Instructions for the task:
Write out every entry exactly as it appears, omitting the pictures.

*** Data to use ***

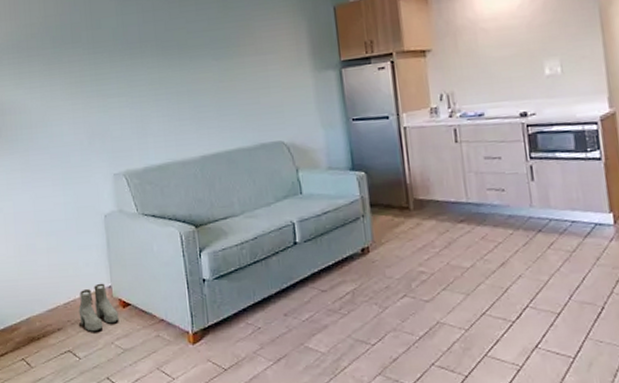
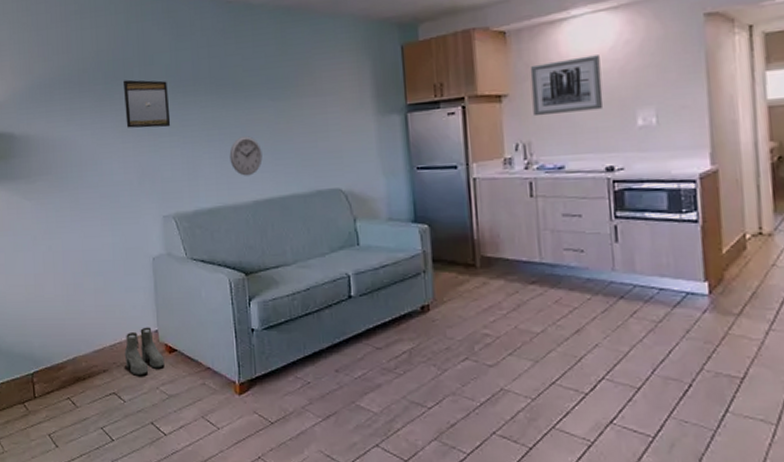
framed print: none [70,43,119,90] -> present [122,79,171,128]
wall clock: none [176,94,209,133] -> present [229,136,263,176]
wall art: none [449,12,515,69] -> present [530,55,603,117]

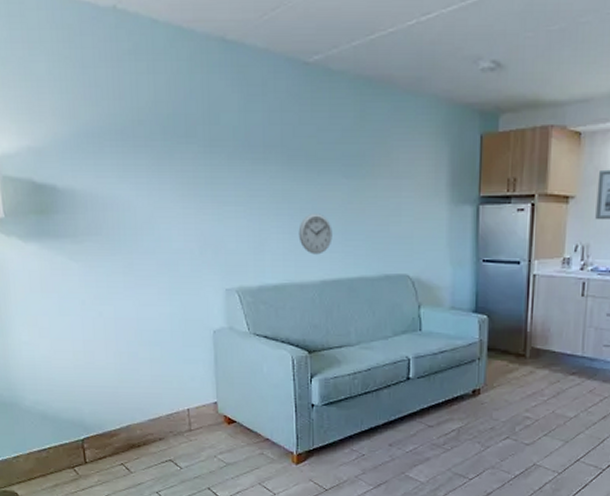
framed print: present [122,79,171,128] -> none [184,138,237,196]
boots: present [124,327,165,376] -> none [181,398,223,444]

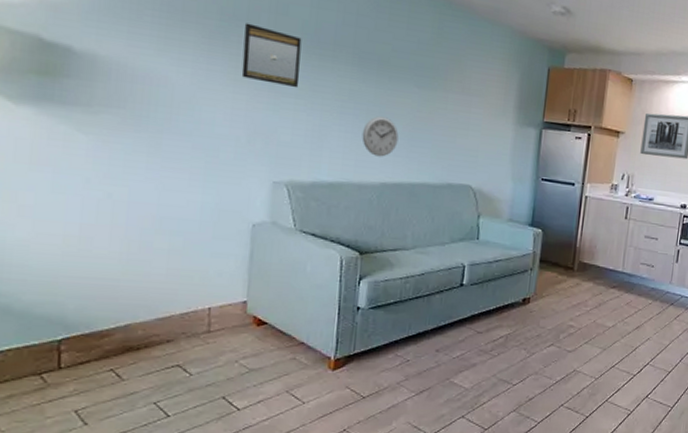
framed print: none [184,138,237,196] -> present [241,23,302,88]

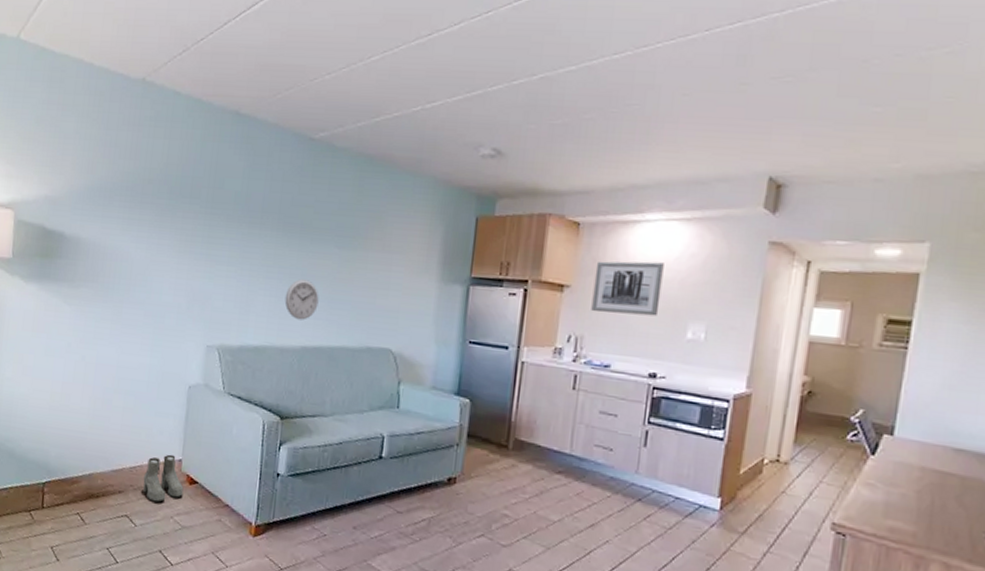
boots: none [198,296,250,348] -> present [143,454,184,502]
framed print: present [241,23,302,88] -> none [184,199,234,256]

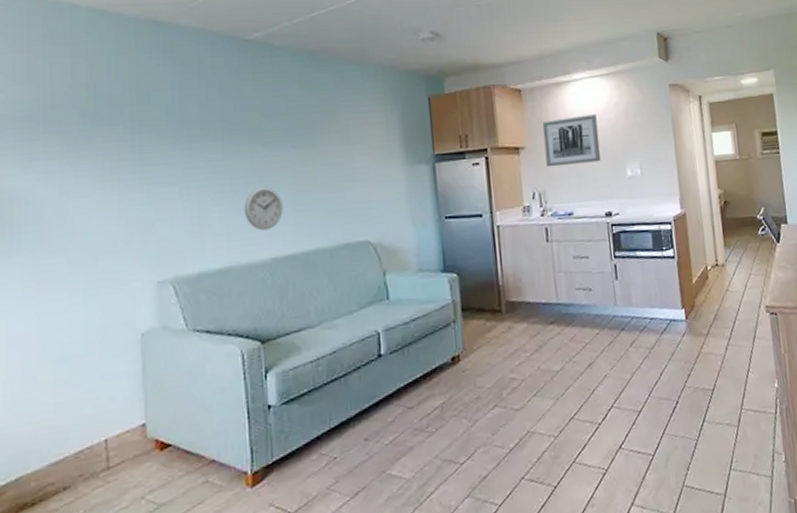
boots: present [143,454,184,502] -> none [96,420,154,487]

*** End of Data to use ***

Reply to the exercise:
framed print: none [70,43,119,90] -> present [122,79,171,128]
wall clock: none [176,94,209,133] -> present [229,136,263,176]
wall art: none [449,12,515,69] -> present [530,55,603,117]

framed print: present [122,79,171,128] -> none [184,138,237,196]
boots: present [124,327,165,376] -> none [181,398,223,444]

framed print: none [184,138,237,196] -> present [241,23,302,88]

boots: none [198,296,250,348] -> present [143,454,184,502]
framed print: present [241,23,302,88] -> none [184,199,234,256]

boots: present [143,454,184,502] -> none [96,420,154,487]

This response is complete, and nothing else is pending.